C’è il viaggio al di là delle colonne d’Ercole e quello minimo di
Pickwick alle sorgenti di Hampstead o quello da una stanza all’altra
della propria abitazione, spedizione non meno avventurosa né meno ricca
d’incanti e di rischi. I capitani fiumani e triestini di lungo corso che
attraversavano gli oceani chiamavano beffardamente "capitan de cadin"
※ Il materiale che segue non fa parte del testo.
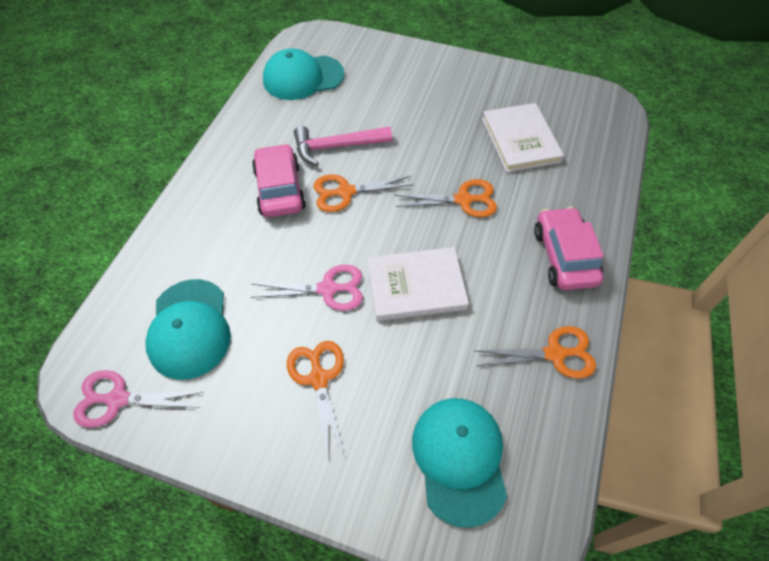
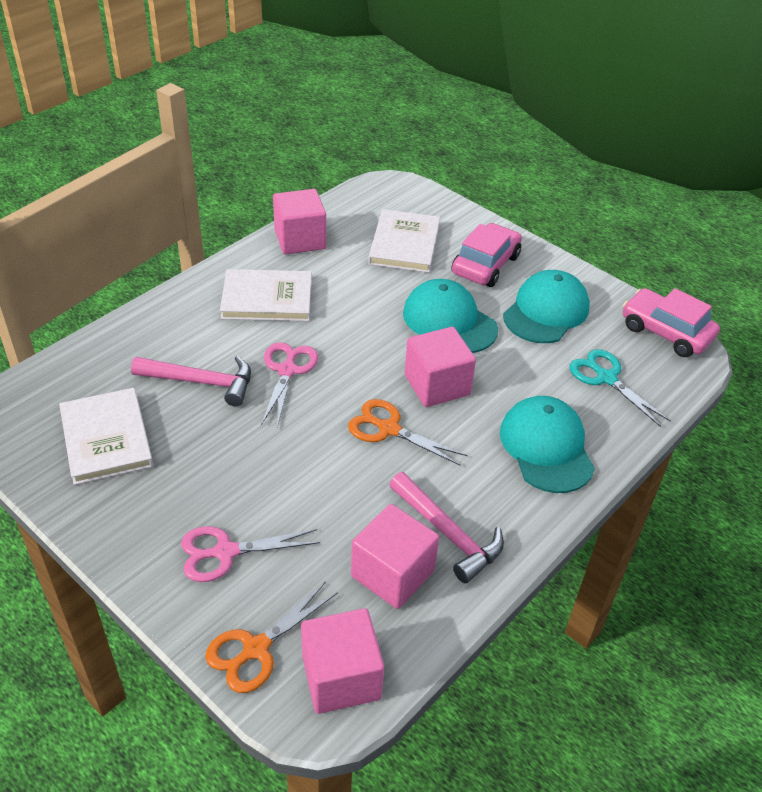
orange scissors: 4 -> 2
pink cube: 0 -> 4
pink hammer: 1 -> 2
turquoise scissors: 0 -> 1
white book: 2 -> 3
(di catino) quelli che percorrevano solo piccoli tratti fra Trieste e
l’Istria o tra Fiume e le vicine isole del Quarnero, ma anche in quel
golfo la bora provoca tempeste in cui si può naufragare.Pure nei
capitoli di questo libro si va agli antipodi ma anche nei microcosmi dei
bisiachi o nei nanocosmi della Ciceria e il passo del viaggiatore
vorrebbe assomigliare all’andatura di Lawrence Sterne. Viaggiare
sentendosi sempre, nello stesso momento, nell’ignoto e a casa, ma
sapendo di non avere, di non possedere una casa. Chi viaggia è sempre un
randagio, uno straniero, un ospite; dorme in stanze che prima e dopo di
lui albergano sconosciuti, non possiede il guanciale su cui posa il
capo né il tetto che lo ripara. E così comprende che non si può mai
veramente possedere una casa, uno spazio ritagliato nell’infinito
dell’universo, ma solo sostarvi, per una notte o per tutta la vita, con
rispetto e gratitudine. Non per nulla il viaggio è anzitutto un ritorno e
insegna ad abitare più liberamente, più poeticamente la propria casa.
Poeticamente abita l’uomo su questa terra, dice un verso di Hòlderlin,
ma solo se sa, come dice un altro verso, che la salvezza cresce là dove
cresce il pericolo. Nel viaggio, ignoti fra gente ignota, si impara in
senso forte a essere Nessuno, si capisce concretamente di essere
Nessuno. Proprio questo permette, in un luogo amato divenuto quasi
fisicamente una parte o un prolungamento della propria persona, di dire,
echeggiando don Chisciotte: qui io so chi sono.